"The Uganda Wildlife Authority should habituate more gorilla families to address the issue of monopoly of gorilla permits."
By Paul Tentena
KAMPALA - The Uganda Wildlife Authority (UWA) should habituate more gorilla families to address the issue of monopoly of gorilla permits.
Serapio Rukundo, the tourism state minister, said out of the 34 gorilla families in Uganda, only six had been habituated for tourism.
He said this had created the problem of few gorilla permits and caused friction amongst tour operators over monopoly issues.
"If business is there, why should we limit ourselves to a few gorilla families and permits? I want UWA to habituate more families," Rukundo said while opening the e-tourism Africa conference at Hotel Africana in Kampala last week.
Tour operators have for years complained about the few gorilla tracking permits in the Bwindi National Park, which were tagged to one firm, creating a monopoly in the sector.
Rukundo said the habituation of more gorillas and removal of monopolies would create a competitive and friendlier environment for tourists and tour operators.
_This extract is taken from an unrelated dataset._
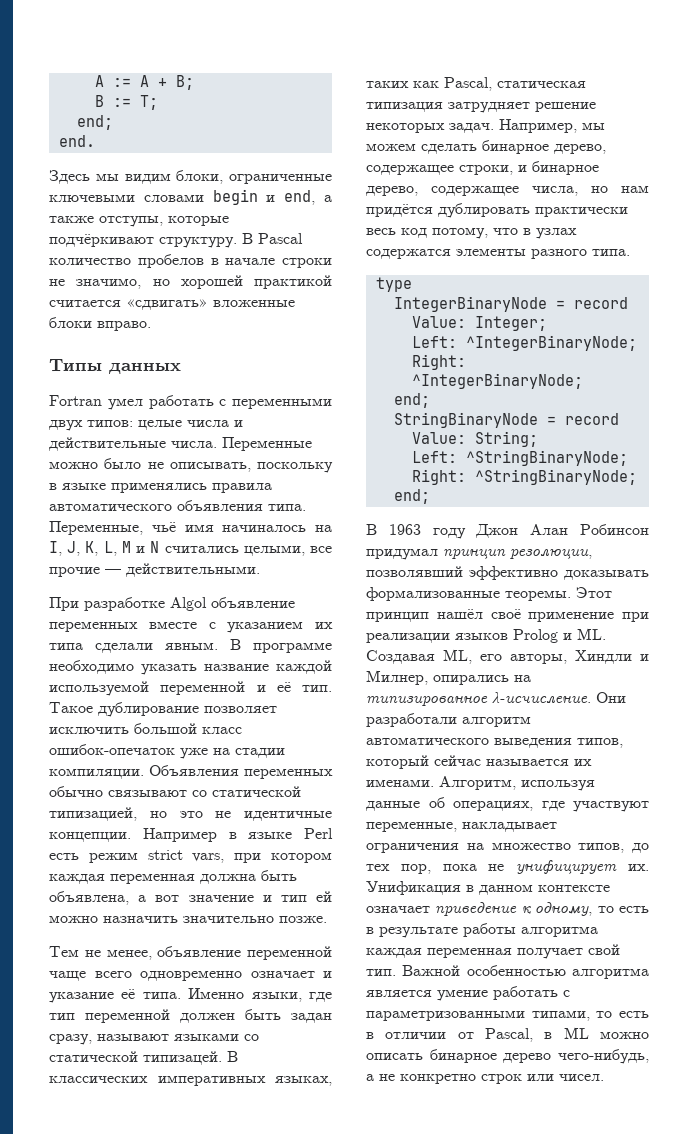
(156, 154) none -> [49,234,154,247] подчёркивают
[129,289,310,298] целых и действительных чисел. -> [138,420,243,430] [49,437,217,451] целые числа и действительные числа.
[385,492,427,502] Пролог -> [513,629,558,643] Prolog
He noted that Rwanda had only 10 gorilla families, but has managed to habituate all the families, claiming all the business from Uganda.
Damian Cook, the chief executive officer for e-Tourism Africa, said the tourism sector should invest in online marketing and management of tourism education.
He noted that recent polls have suggested that seven out of 10 travelers use the internet as their primary source of travel information and almost half of the planet's travel being distributed and booked online.
"Online sales have been one of the few sectors to experience growth despite the global recession," said Cook, adding that worldwide, travel is the number one selling commodity online and generates over $110b annually.
However, he said further, very little African tourism was sold online and finding and booking African destinations on the Internet could be a challenge.
It is hoped that with more education and awareness the tourism sector in Uganda will harness and implement online marketing tools.